Sweet Heat Buffalo Shrimp

Buffalo Shrimp

More fun with shrimp on the grill. This time it’s a sweet and spicy version.

2 pounds large, grill-cut shrimp (shell-on, butterflied)
1/3 cup hot sauce (Frank’s RedHot Original is traditional, but any Louisiana-style sauce works well. Feel free to experiment.)
1/3 cup raw or brown sugar
2 tablespoons butter
1 tablespoon Worcestershire sauce
1 teaspoon garlic powder

Combine the hot sauce, sugar, butter, Worcestershire, and garlic powder in a small saucepan. Cook over low heat until the the sugar is dissolved. Remove from heat and let cool slightly (you want it just warm enough to keep the butter melted but not so hot that it cooks the shrimp).

Pour the hot sauce into a large bowl and keep it warm and close to the grill.

Set your grill up for a direct cook over medium-high (400°F) heat.

Grill the shrimp 2 minutes on one side. Flip and cook for another 2 minutes. Flip again and cook until just pink and curled – about another 2 minutes, or 6 minutes total.

Buffalo SHrimp

Move the shrimp to the bowl of hot sauce and toss to coat.

Buffalo SHrimp

Move to a serving platter and drizzle with remaining sauce before serving.

Buffalo Shrimp

The Verdict: ★★★★½
As much as I love wings, I have to say that I’d take these shrimp over buffalo wings any day. The sweeter sauce works really well on shrimp and plays nicely with the tang and heat from the Franks’. These were perfect as part of a meal but if I were doing these as appetizers I think I’d add some salt and a little more heat. Maybe a touch of Marie Sharp’s just to make things interesting.

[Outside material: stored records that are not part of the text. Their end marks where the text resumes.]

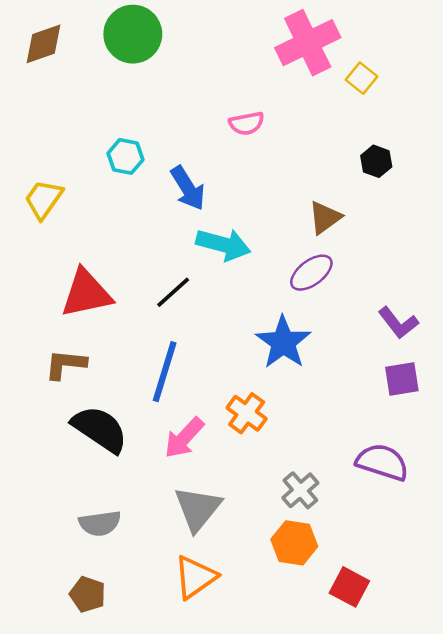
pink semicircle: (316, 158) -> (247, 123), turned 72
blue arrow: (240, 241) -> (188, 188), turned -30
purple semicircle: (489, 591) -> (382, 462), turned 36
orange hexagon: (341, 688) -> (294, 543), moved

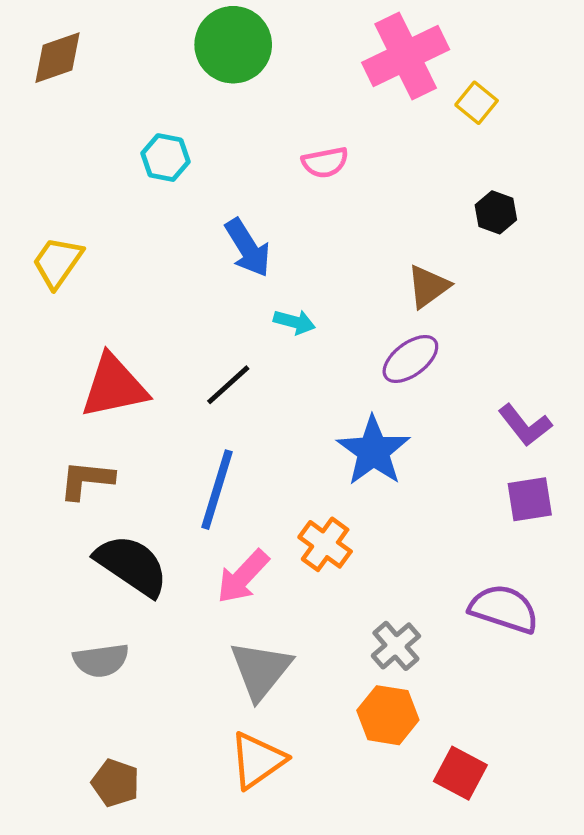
green circle: (133, 34) -> (233, 45), moved
cyan hexagon: (125, 156) -> (165, 158), moved
cyan arrow: (223, 244) -> (294, 322), size x0.6
gray semicircle: (100, 523) -> (101, 660), moved

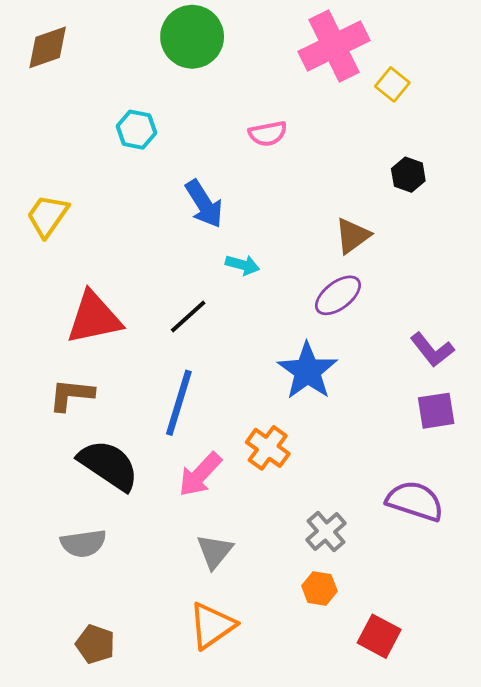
gray triangle: (261, 670) -> (215, 551), size x0.7
orange hexagon: (388, 715) -> (319, 588), size x0.7

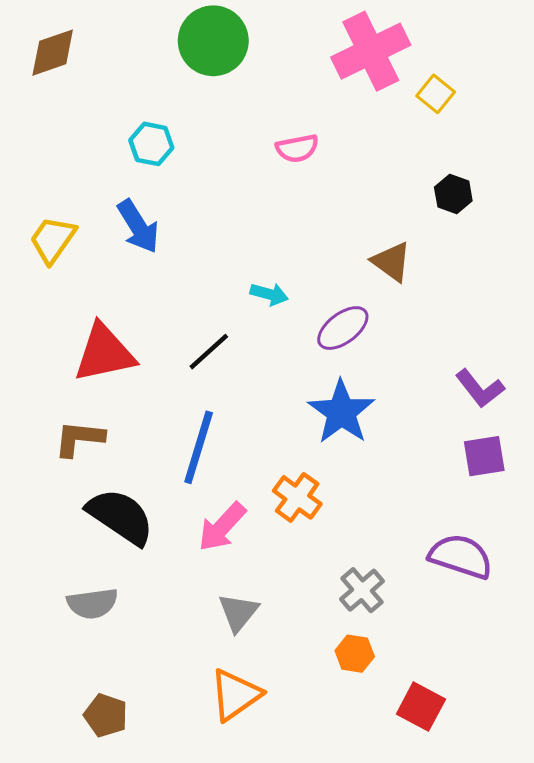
blue arrow: (204, 204) -> (138, 226), moved
brown triangle: (353, 236) -> (391, 262), turned -48
purple ellipse: (338, 295) -> (343, 328), moved

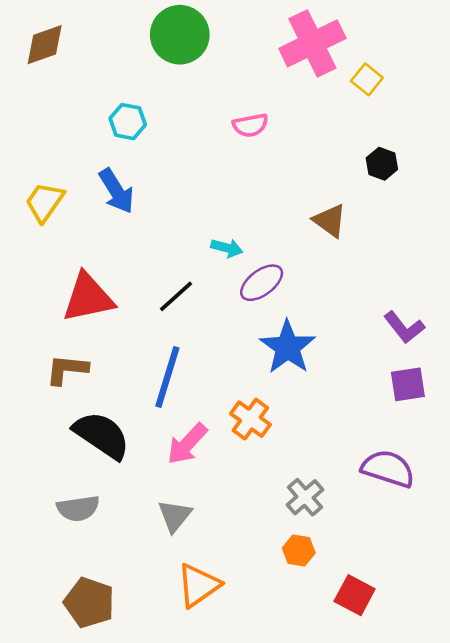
purple ellipse: (343, 328) -> (262, 283), moved
gray triangle: (238, 612) -> (175, 516), moved
brown pentagon: (106, 715) -> (89, 603), size x1.4

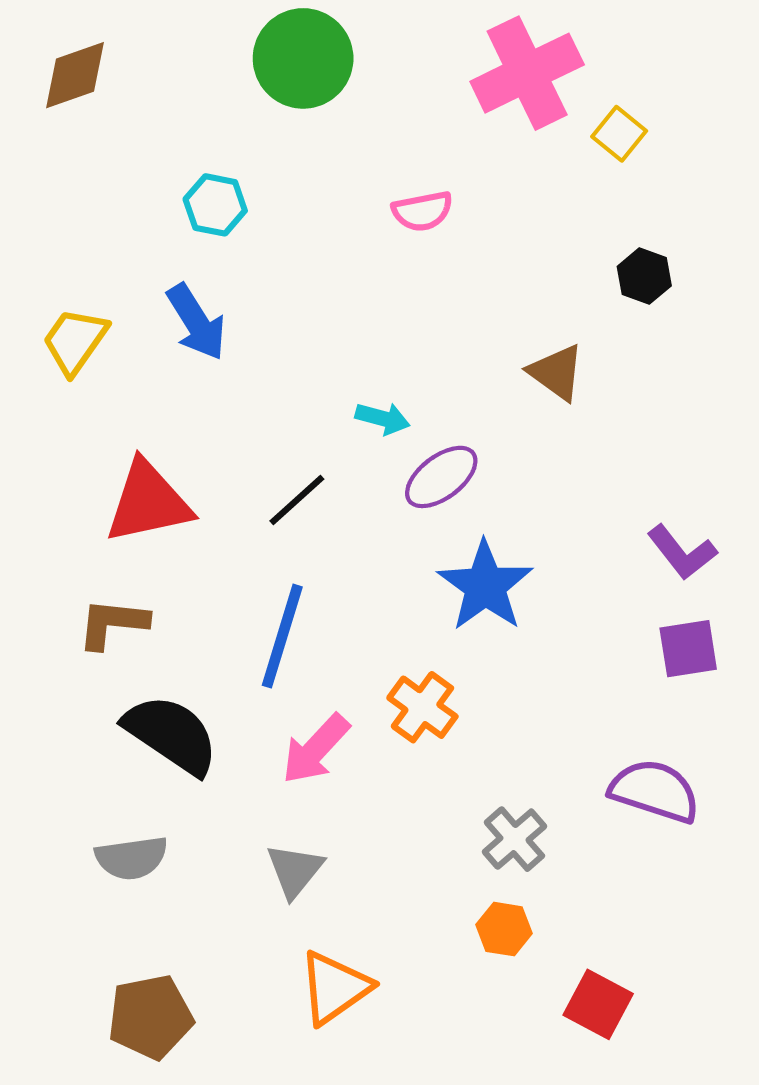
brown pentagon: (89, 603) -> (150, 1017), turned -30

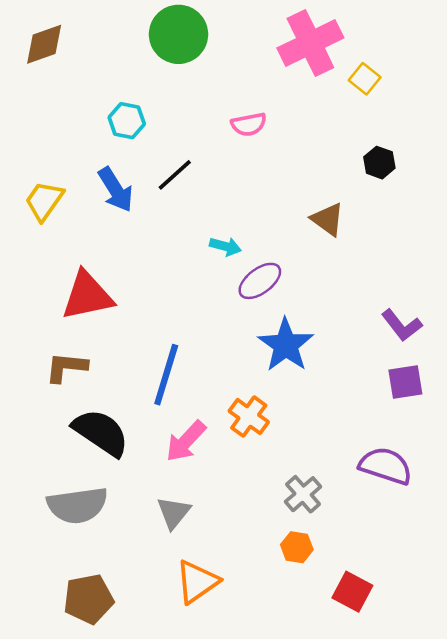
black line: (297, 500) -> (175, 175), moved
gray semicircle: (131, 858) -> (77, 505), size x1.4

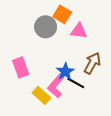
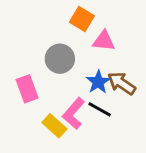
gray circle: (46, 27) -> (60, 59), moved
brown arrow: (92, 63) -> (122, 83), turned -85
blue star: (65, 72) -> (98, 82), moved

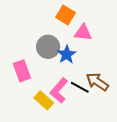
blue star: (98, 82) -> (67, 54), moved
brown arrow: (122, 83) -> (97, 82), moved

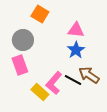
orange square: (66, 15) -> (40, 14), moved
gray circle: (48, 47) -> (23, 40), moved
blue star: (67, 54) -> (76, 50), moved

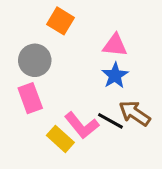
pink L-shape: (54, 83) -> (82, 125), turned -80

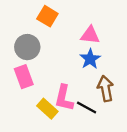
brown arrow: (135, 113) -> (106, 89), turned 45
black line: (110, 121) -> (87, 107), moved
pink L-shape: (82, 125) -> (64, 98), turned 52

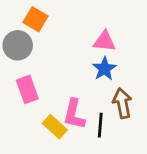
orange square: (47, 16) -> (36, 19), moved
gray circle: (27, 47) -> (18, 45), moved
black line: (87, 107) -> (100, 125), turned 66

Sweet Corn Grilled in the Husk

Grilled Sweet Corn

I started cooking sweet corn naked on the grill (no husks, no silk, no nothing) because it seemed like the easiest and tastiest way to do it. Once the kernels hit the hot grates the sugars start to caramelize. They toughen up a bit, but you get this smoky/sweet flavor that’s hard to beat. Plus it’s an easy no muss, no fuss way to cook the corn – just toss it on while the meat is resting and everything comes to the table hot.

Well, since I am seriously reconsidering my position on letting meat (steaks specifically) rest after grilling, I might as well go full heretic and try grilling corn in the husk.

We had some absolutely lovely sweet corn that I figured would be a good candidate – they were plump fresh with tight, bright-green husks. All the better to protect the corn and hold all that corny goodness inside.

Grilled Sweet Corn

I don’t really have a recipe for this. Just get the grill up to medium-high (400°F) and toss the unshucked ears on. Give them a quarter turn every few minutes as the husks start to darken. You will be tempted to pull the ears off as soon as they are evenly browned and starting to smell corney.

Wait. Keep turning.

The husks will blister and blacken.

Wait. Keep turning.

The husks will char and start smoking. Your guests might look over at the grill questioningly.

Wait. Keep turning.

The husks will start to burn and little bits of ash will start floating away. You may see someone sliding the fire extinguisher a little closer to the grill.

Wait. If the corn is actually on fire, close the lid and back off the heat a bit. But if it’s just smoldering, keep turning.

Most of the husk will have blackened and fallen away and you should start seeing kernels peeking through. Your significant other has the phone out and is either dialing 911 or ordering pizza.

Wait. Keep turning.

The silk is almost completely gone, you can clearly see some of the kernels, and you will start hearing little popping sounds.

Now the corn is done. Move the ears off to a metal pan (9×13 cake pan works great) and tent with aluminum foil. Let rest while you finish cooking the rest of the meal.

Grilled Sweet Corn

To serve, wrap a towel around the stem to protect your hand, then husk the ear and snap off the end.

The Verdict: ★★★★★
Yes, this is a messy way to cook corn. There were a lot of charred bits of husk and more than a few unruly silks floating around, but the corn tasted wonderful – still smoky/sweet like the naked corn, but with a much bigger corn taste and tenderer kernels.